Couronnement de la ViergeCe tableau est au-dessus de l’autel du transept droit.Le Cavalier d’Arpin, son auteur, a également dépeint, pour les Oratoriens, le mystère de la Purification de la Vierge (voir tableau de février).
Il avait achevé celui-ci dix ans auparavant, en 1617 : Philippe, mort 22 ans plus tôt et béatifié deux ans plus tôt, vivait alors de la vision directe et sans artifice de ce que cette peinture nous permet d’entrevoir dans notre condition actuelle.
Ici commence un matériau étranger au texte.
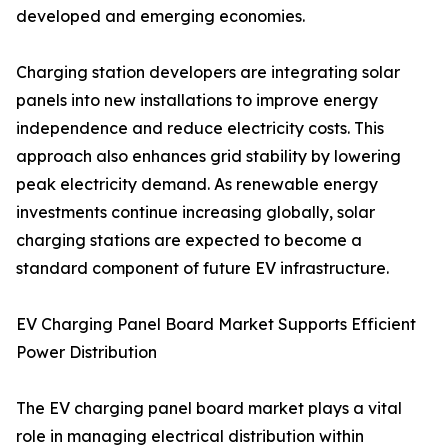
developed and emerging economies.
Charging station developers are integrating solar
panels into new installations to improve energy
independence and reduce electricity costs. This
approach also enhances grid stability by lowering
peak electricity demand. As renewable energy
investments continue increasing globally, solar
charging stations are expected to become a
standard component of future EV infrastructure.
EV Charging Panel Board Market Supports Efficient
Power Distribution
The EV charging panel board market plays a vital
role in managing electrical distribution within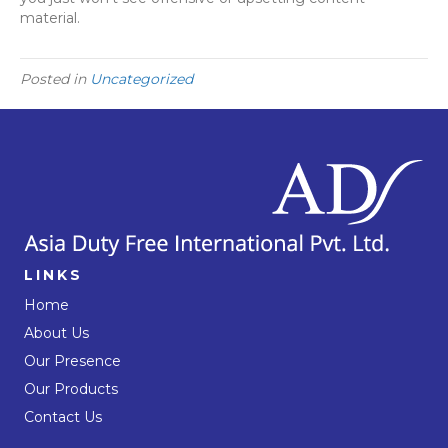
material.
Posted in
Uncategorized
LINKS
Home
About Us
Our Presence
Our Products
Contact Us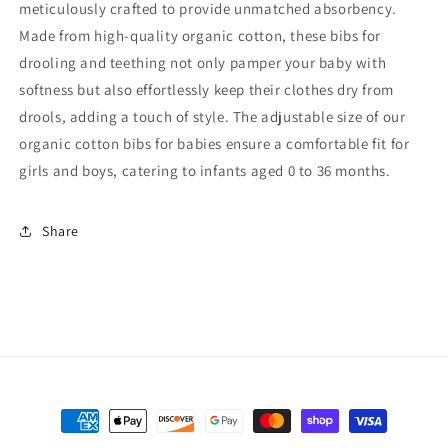
meticulously crafted to provide unmatched absorbency.
Made from high-quality organic cotton, these bibs for
drooling and teething not only pamper your baby with
softness but also effortlessly keep their clothes dry from
drools, adding a touch of style. The adjustable size of our
organic cotton bibs for babies ensure a comfortable fit for
girls and boys, catering to infants aged 0 to 36 months.
Share
Payment
methods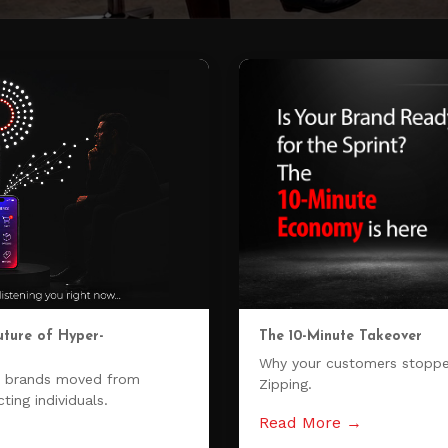
uture of Hyper-
The 10-Minute Takeover
Why your customers stoppe
w brands moved from
Zipping.
ting individuals.
Read More →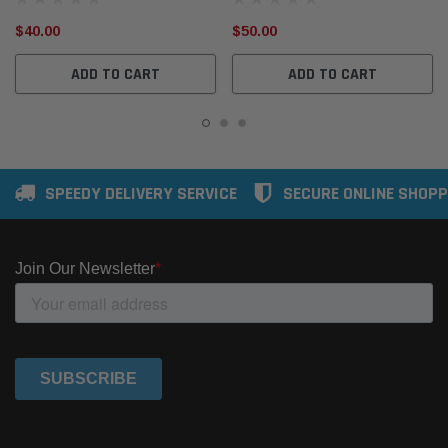
$40.00
$50.00
ADD TO CART
ADD TO CART
SPEEDY DELIVERY SERVICE
SECURE ONLINE SHOPP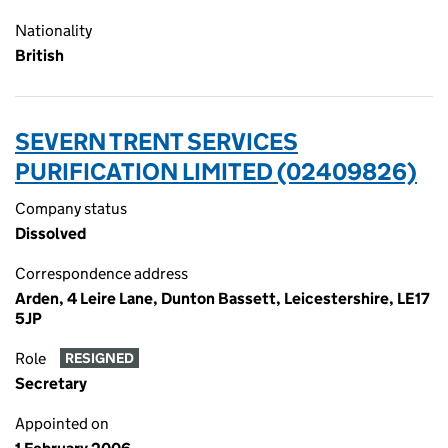
Nationality
British
SEVERN TRENT SERVICES
PURIFICATION LIMITED (02409826)
Company status
Dissolved
Correspondence address
Arden, 4 Leire Lane, Dunton Bassett, Leicestershire, LE17
5JP
Role
RESIGNED
Secretary
Appointed on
Il s’agit d’un regard sur l’au-delà : monde spirituel où Dieu est manifeste, où la création apparaît sous un angle caché ici-bas : ainsi y voit-on la multitude des anges. Mais surtout, on y voit Dieu. Ici, on considère le Fils régnant sur l’univers : son bras, portant un sceptre, repose sur un globe. Or, il est homme, ainsi que le peintre, dévoilant son torse tout entier, nous le rappelle. Et quand il était sur la terre, cet homme-là, dénudé, avait pour sceptre un roseau et pour couronne une tresse d’épines. Au creuset de cette immense humiliation, il a obtenu pour toute l’Humanité le seul règne qui puisse prétendre à l’éternité : celui que fonde l’absolue souveraineté du Père, Source de la Vie. Jésus donne sa couronne à une femme, manifestant qu’il offre ce règne-là en partage à tout enfant d’Eve. Mais il choisit la seule femme capable de porter cette couronne aussi humblement qu’il a porté, lui, celle d’épines dont nous l’avions coiffé. Ainsi l’humilité sera-t-elle notre voie pour régner avec elle.